A driver who allegedly thought nothing of typing out text messages while simultaneously operating a 4,800-pound vehicle is the reported cause of a fatal crash that killed a 53-year-old mother and seriously injured her husband and 16-year-old daughter.
The accused texting driver, 42, was arrested after police say his GMC Envoy rear-ended the victims’ Pontiac van while traveling westbound on U.S. 64. He is charged with texting while driving and failure to wear a seat belt. Authorities say additional charges – potentially vehicular manslaughter – could follow.
“We know that this is against the law,” the woman’s husband told a local news station shortly after his release from the hospital. “Yet we still have people out there that do those same things every day.”
The North Carolina Highway Patrol reports the victims were returning from visiting family in Pennsylvania when they stopped on the right shoulder of the highway. They weren’t far from home at that point. Still, it was about 6 a.m. and the husband was tired from the long drive. He and his wife decided to change positions. She got into the driver’s seat. She then pulled back out onto the highway from the shoulder. The defendant, who was reportedly texting at the time, didn’t realize the van pulled back onto the highway.
The impact of the collision caused victim’s vehicle off the road and into a wooded area nearby, where it overturned. The driver/ wife was declared dead at the scene. Both the husband and teen daughter were transported to the hospital.
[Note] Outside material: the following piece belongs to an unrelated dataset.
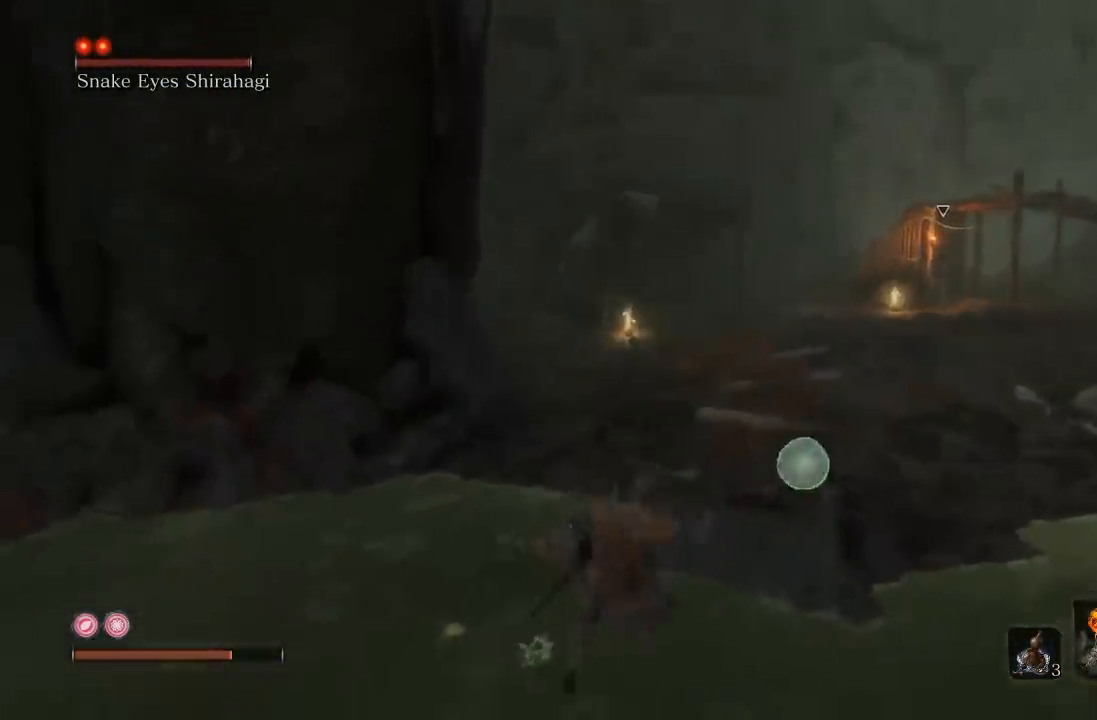
{"buttons": [], "left_stick": "up", "right_stick": "center", "button_events": []}
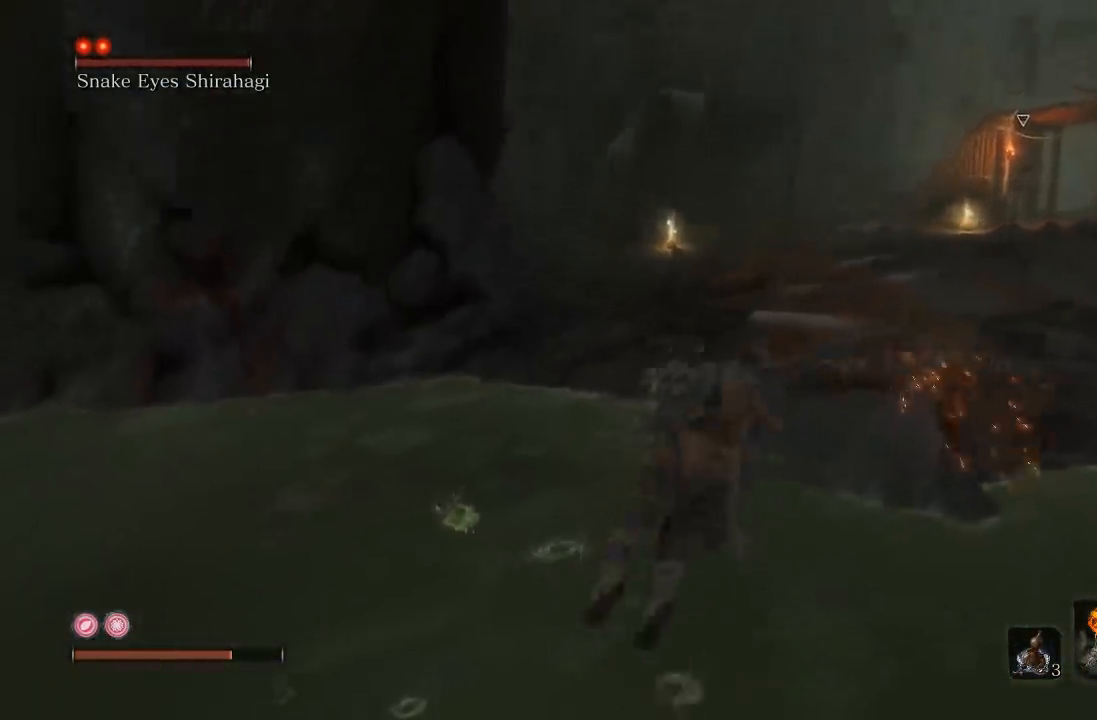
{"buttons": [], "left_stick": "left", "right_stick": "center", "button_events": []}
While the husband has been released, the girl remains in the intensive care unit in fair condition. The girl had been asleep in the back seat at the time of the collision.
In North Carolina, there is no prohibition on talking on a cell phone while driving (except for school bus drivers). However, there is a ban on text messaging for all drivers. G.S. 20-137.4A makes it a primary offense to text and drive, meaning an officer who sees you in violation can pull you over solely for that offense and issue a citation.
A first-time offense is a Class 2 misdemeanor, punishable by a maximum $100 fine – which is pittance when you consider the devastation this action can cause to families and entire communities.
The National Safety Council (NSC) reports an estimated 1.6 million car accidents every year are attributable to cell phone use. That’s one out of every four traffic accidents.
Here are a few other troubling statistics on distracted driving, as reported by The Huffington Post:
- 9 – Number of Americans killed daily in motor vehicle crashes caused by distraction.
- 40- Percent of teens who say they have been a passenger in a car whose driver used a cell phone in a careless or reckless way that jeopardized their safety.
- 33 – Percent of drivers 18 to 64 who report reading or writing text messages while driving in the last month.
- 4 – Times the crash risk for drivers who use cell phones versus those who do not.
- 5 – Seconds on average texting drivers peel their eyes away from the road.
Contact the Carolina injury lawyers at the Lee Law Offices by calling 800-887-1965.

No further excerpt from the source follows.